* _Things to do_:
[1] In the Applied Industrial Technologies excerpt, by what percentage did organic sales in the Engineered Solutions segment decrease?
[2] Please extract the passage from the Applied Industrial Technologies excerpt starting at "Applied Industrial Technologies reported" and ending at "Engineered Solutions segment.".

Applied Industrial Technologies sees drop in Service Center, Engineered Solutions segments

Applied Industrial Technologies reported its net sales of $1.1 billion for its fiscal 2025 first quarter are an increase of 0.3% over the prior year, but sales decreased 3.0% on an organic daily basis.


The 0.3% change includes a 2.0% increase from acquisitions and a 1.6% benefit from one extra selling day, partially offset by a negative 0.3% impact from foreign currency translation. Excluding these factors, the organic decline reflects a 1.4% decrease in the Service Center segment and a 6.1% decrease in the Engineered Solutions segment.

The company reported net income of $­­­92.1 million, or $2.36 per share, and EBITDA of $129.0 million. On a pre-tax basis, results include $2.0 million ($0.04 after tax per share) of LIFO expense compared to $4.6 million ($0.09 after tax per share) of LIFO expense in the prior-year period.

“I’m encouraged by the start to fiscal 2025," said President and CEO Neil A. Schrimsher. While the demand backdrop remains mixed, first-quarter sales exceeded our expectations and strengthened during September. Positive trends are developing across our Engineered Solutions segment including stronger orders within our Automation operations and the technology sector, while Service Center segment sales held steady as the quarter progressed. As expected, margin trends were more modest against difficult comparisons, mix dynamics, and softer volumes early in the quarter. We remain prudent with cost measures but balanced considering firming demand the past couple of months, while protecting investments in key strategic growth initiatives during the quarter. Additionally, free cash flow nearly doubled over the prior year to record first quarter levels. Our cash flow growth potential remains significant as we continue to scale our differentiated industry position, benefit from working capital initiatives, and enhance our margin profile.”

“Looking ahead, we expect near-term sales to remain choppy as customers slowly reengage production and capital investments ahead of the upcoming U.S. election and seasonally slower fall and winter months," Schrimsher added. "Organic sales month to date in October are trending down by a mid single-digit percent year over year, though partially impacted by recent hurricane disruption in the Southeast. That said, we remain constructive on our setup with various self-help and secular tailwinds supporting above market growth and ongoing margin expansion. Combined with easing interest rates and easier comparisons, we see ongoing potential for stronger sales and earnings trends as the year progresses. Lastly, we expect greater capital deployment focused on growth investments including strategic bolt-on and mid-size acquisitions, as well as opportunistic share repurchases and dividend growth.”

* _Stored data_:

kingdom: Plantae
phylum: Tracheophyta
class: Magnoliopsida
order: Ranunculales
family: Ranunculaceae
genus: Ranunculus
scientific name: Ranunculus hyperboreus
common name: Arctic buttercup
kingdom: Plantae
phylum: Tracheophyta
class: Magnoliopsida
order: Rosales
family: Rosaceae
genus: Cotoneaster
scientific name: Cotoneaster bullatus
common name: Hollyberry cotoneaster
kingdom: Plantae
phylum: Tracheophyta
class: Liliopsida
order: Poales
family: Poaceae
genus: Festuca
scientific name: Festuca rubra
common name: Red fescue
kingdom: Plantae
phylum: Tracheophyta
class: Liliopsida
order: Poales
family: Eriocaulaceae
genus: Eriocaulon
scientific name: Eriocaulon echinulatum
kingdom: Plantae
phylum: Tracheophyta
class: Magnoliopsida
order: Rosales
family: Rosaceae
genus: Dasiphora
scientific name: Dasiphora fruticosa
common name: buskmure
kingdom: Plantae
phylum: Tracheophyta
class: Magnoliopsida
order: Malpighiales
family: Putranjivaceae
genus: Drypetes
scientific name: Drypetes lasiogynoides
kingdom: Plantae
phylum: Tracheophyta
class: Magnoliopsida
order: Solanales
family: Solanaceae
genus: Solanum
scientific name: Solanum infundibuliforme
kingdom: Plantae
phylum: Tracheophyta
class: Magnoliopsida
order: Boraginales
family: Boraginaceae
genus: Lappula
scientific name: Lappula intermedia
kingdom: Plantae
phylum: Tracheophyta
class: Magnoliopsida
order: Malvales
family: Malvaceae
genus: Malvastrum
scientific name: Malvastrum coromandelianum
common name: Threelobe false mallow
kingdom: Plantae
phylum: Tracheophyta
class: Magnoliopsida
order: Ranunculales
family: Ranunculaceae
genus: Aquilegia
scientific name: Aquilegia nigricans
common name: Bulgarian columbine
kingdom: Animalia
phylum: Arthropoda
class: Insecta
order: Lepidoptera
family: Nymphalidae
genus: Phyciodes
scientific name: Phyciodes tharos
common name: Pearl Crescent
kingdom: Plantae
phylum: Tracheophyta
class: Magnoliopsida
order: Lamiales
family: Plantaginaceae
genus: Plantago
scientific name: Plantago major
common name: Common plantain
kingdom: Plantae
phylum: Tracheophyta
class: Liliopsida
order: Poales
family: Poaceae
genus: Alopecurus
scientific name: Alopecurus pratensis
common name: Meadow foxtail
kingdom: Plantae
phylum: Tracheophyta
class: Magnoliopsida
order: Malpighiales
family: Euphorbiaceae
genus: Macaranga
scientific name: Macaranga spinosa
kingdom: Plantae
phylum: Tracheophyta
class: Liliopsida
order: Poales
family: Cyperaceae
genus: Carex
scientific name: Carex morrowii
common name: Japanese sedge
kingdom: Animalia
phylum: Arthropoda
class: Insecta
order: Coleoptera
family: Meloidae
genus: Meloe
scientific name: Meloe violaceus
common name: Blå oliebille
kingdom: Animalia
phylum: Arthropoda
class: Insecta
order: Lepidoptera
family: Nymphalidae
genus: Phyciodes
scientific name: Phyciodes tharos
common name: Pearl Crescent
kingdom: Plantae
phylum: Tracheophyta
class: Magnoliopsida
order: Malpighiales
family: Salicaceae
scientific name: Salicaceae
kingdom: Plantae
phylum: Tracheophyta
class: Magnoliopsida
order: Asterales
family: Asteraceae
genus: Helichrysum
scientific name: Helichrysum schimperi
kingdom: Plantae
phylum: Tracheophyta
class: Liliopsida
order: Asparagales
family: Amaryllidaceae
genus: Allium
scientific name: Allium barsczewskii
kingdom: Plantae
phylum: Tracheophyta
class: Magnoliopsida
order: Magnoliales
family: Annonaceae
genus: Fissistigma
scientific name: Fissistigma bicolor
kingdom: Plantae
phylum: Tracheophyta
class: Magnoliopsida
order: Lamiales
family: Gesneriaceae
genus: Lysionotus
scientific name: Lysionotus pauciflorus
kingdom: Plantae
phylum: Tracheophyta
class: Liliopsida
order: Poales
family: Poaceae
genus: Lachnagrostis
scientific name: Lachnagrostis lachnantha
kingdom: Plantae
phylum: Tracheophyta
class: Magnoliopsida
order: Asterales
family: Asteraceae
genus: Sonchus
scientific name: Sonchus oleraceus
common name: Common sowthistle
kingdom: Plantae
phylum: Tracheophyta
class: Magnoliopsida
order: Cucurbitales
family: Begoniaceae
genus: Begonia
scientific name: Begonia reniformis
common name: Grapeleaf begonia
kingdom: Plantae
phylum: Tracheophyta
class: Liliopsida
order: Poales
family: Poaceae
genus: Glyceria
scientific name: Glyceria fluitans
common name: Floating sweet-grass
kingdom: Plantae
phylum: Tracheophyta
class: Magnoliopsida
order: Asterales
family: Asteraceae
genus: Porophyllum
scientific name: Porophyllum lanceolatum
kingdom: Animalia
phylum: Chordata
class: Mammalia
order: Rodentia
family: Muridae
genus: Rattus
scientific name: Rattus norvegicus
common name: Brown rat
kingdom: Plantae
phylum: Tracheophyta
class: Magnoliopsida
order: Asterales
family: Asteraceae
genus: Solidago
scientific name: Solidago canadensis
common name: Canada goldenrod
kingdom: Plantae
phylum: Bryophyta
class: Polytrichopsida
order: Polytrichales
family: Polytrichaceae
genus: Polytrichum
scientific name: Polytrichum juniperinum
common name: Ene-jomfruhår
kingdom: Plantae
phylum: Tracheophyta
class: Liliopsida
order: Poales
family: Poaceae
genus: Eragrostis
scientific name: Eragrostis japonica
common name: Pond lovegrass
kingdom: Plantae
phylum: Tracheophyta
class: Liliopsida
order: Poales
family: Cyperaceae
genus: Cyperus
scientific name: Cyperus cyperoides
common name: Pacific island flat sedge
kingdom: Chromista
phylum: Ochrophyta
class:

* _Written answers_:
[1] 6.1%

[2]
Applied Industrial Technologies reported its net sales of $1.1 billion for its fiscal 2025 first quarter are an increase of 0.3% over the prior year, but sales decreased 3.0% on an organic daily basis.


The 0.3% change includes a 2.0% increase from acquisitions and a 1.6% benefit from one extra selling day, partially offset by a negative 0.3% impact from foreign currency translation. Excluding these factors, the organic decline reflects a 1.4% decrease in the Service Center segment and a 6.1% decrease in the Engineered Solutions segment.